Domicílio Tributário Eletrônico: como funcionarão as intimações fiscais
A Reforma Tributária modernizou a forma como os fiscos se comunicam com os contribuintes. Os arts. 332 e 333 da Lei Complementar nº 214/2025 estabelecem o uso obrigatório do Domicílio Tributário Eletrônico, que passa a ser o canal oficial para todas as intimações relacionadas ao IBS e à CBS.
O que muda com o Domicílio Tributário Eletrônico?
O art. 332 determina que todas as intimações serão feitas exclusivamente via DTE, inclusive quando destinadas a procuradores.
Com isso:
- Não será mais necessário aguardar carta, AR ou entrega física.
- O envio pelo DTE equivale a uma intimação pessoal.
- O contribuinte deve manter o canal eletrônico sempre atualizado.
A intimação via DTE tem natureza de intimação pessoal
A intimação efetuada por meio de DTE considera-se pessoal, para todos os efeitos legais.
Isso significa que:
- O contribuinte é considerado intimado automaticamente.
- Não importa se leu ou não a mensagem.
- O simples envio já produz efeitos legais.
Quando ainda pode haver intimação presencial?
Apesar de o DTE ser o padrão, o §3º do art. 332 permite intimações presenciais em situações específicas:
- Empresas sem acesso ao DTE.
- Situações de urgência.
- Falhas técnicas prolongadas.
- Atos que exigem maior formalidade.
Nesses casos, o fiscal entrega a intimação pessoalmente.

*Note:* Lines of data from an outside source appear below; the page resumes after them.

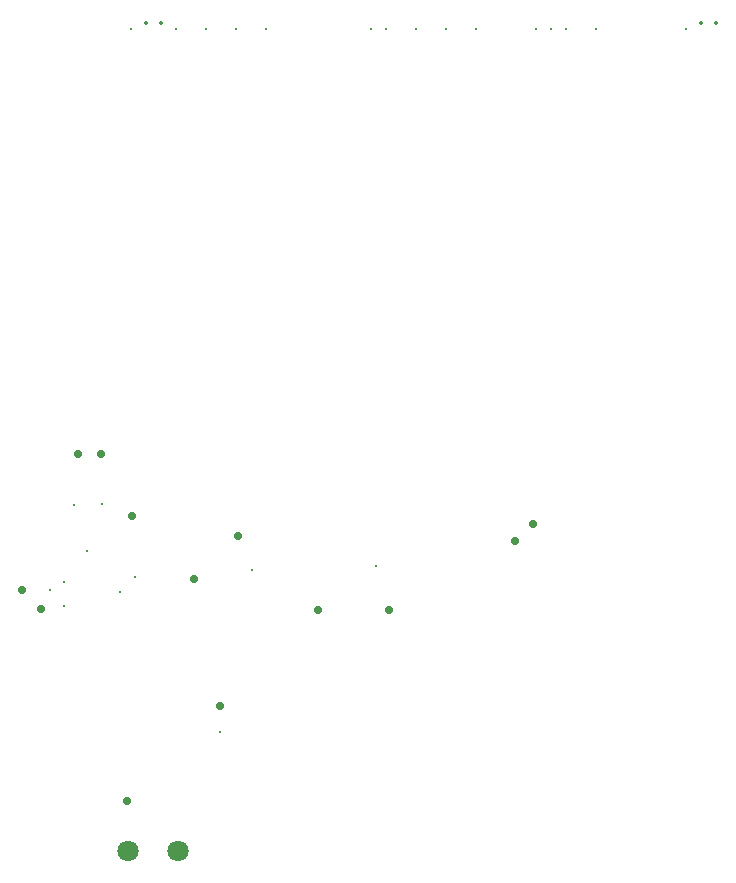
<source format=gbr>
%TF.GenerationSoftware,Altium Limited,Altium Designer,22.9.1 (49)*%
G04 Layer_Color=0*
%FSLAX45Y45*%
%MOMM*%
%TF.SameCoordinates,682DF52B-C038-4893-B781-CD12F227844D*%
%TF.FilePolarity,Positive*%
%TF.FileFunction,Plated,1,4,PTH,Drill*%
%TF.Part,Single*%
G01*
G75*
%TA.AperFunction,ComponentDrill*%
%ADD73C,1.80000*%
%TA.AperFunction,ViaDrill,NotFilled*%
%ADD74C,0.71120*%
%ADD75C,0.25400*%
%ADD76C,0.35600*%
D73*
X2710000Y2450000D02*
D03*
X2290000D02*
D03*
D74*
X5570000Y5080000D02*
D03*
X5720000Y5220000D02*
D03*
X2060000Y5810000D02*
D03*
X1870000D02*
D03*
X2280000Y2880000D02*
D03*
X3070000Y3680000D02*
D03*
X2850000Y4760000D02*
D03*
X1550000Y4500000D02*
D03*
X1390000Y4660000D02*
D03*
X2320000Y5290000D02*
D03*
X4500000Y4490000D02*
D03*
X3220000Y5120000D02*
D03*
X3900000Y4490000D02*
D03*
D75*
X4393426Y4864533D02*
D03*
X3340000Y4830000D02*
D03*
X1940000Y4990000D02*
D03*
X1830000Y5380000D02*
D03*
X1630000Y4660000D02*
D03*
X2070000Y5390000D02*
D03*
X1750000Y4530000D02*
D03*
Y4730000D02*
D03*
X2220000Y4650000D02*
D03*
X7016700Y9410000D02*
D03*
X2698700D02*
D03*
X2350000Y4770000D02*
D03*
X3070000Y3460000D02*
D03*
X6254700Y9410000D02*
D03*
X6000700D02*
D03*
X5873700D02*
D03*
X5746700D02*
D03*
X5238700D02*
D03*
X4984700D02*
D03*
X4730700D02*
D03*
X4476700D02*
D03*
X4349700D02*
D03*
X3460700D02*
D03*
X3206700D02*
D03*
X2952700D02*
D03*
X2317700D02*
D03*
D76*
X2444700Y9460000D02*
D03*
X2571700D02*
D03*
X7270700D02*
D03*
X7143700D02*
D03*
%TF.MD5,e06ac6325b0e635baf1c7a10b43eef78*%
M02*

</source>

Se o contribuinte se recusar a assinar, uma certidão registrada pelo agente substitui o recebimento.
DTE continua obrigatório mesmo em falência ou liquidação
O §4º estabelece que empresas em falência ou liquidação extrajudicial continuam obrigadas a receber intimações pelo DTE.
Cabe ao administrador judicial ou ao liquidante atualizar os dados eletrônicos.
Sistema único de comunicação eletrônica (Art. 333)
O art. 333 permite a criação de um DTE único, com governança compartilhada entre:
- Receita Federal (CBS).
- Comitê Gestor do IBS (Estados e Municípios).
Isso significa:
- Um único canal para IBS e CBS.
- Centralização de notificações.
- Redução de perda de prazos.
- Mais transparência e menos burocracia.
Resumo final da Seção IV
| Tema | O que diz a lei? | Impacto |
|---|---|---|
| Intimações | Serão feitas via DTE | Centralização e rapidez |
| Natureza | Via DTE = pessoal | Dispensa intimação física |
| Intimação presencial | Permitida em casos específicos | Segurança em exceções |
| Falência/Liquidação | DTE permanece obrigatório | Administrador deve atualizar dados |
| Sistema único | DTE unificado para IBS e CBS | Um canal para todos os fiscos |
Conclusão
O Domicílio Tributário Eletrônico será o centro de toda comunicação fiscal da CBS e do IBS. A centralização reduz riscos, melhora a gestão tributária e evita autuações por falta de ciência.
Para empresas do setor farmacêutico, acompanhar regularmente o DTE e manter seus dados atualizados será essencial para garantir segurança e conformidade.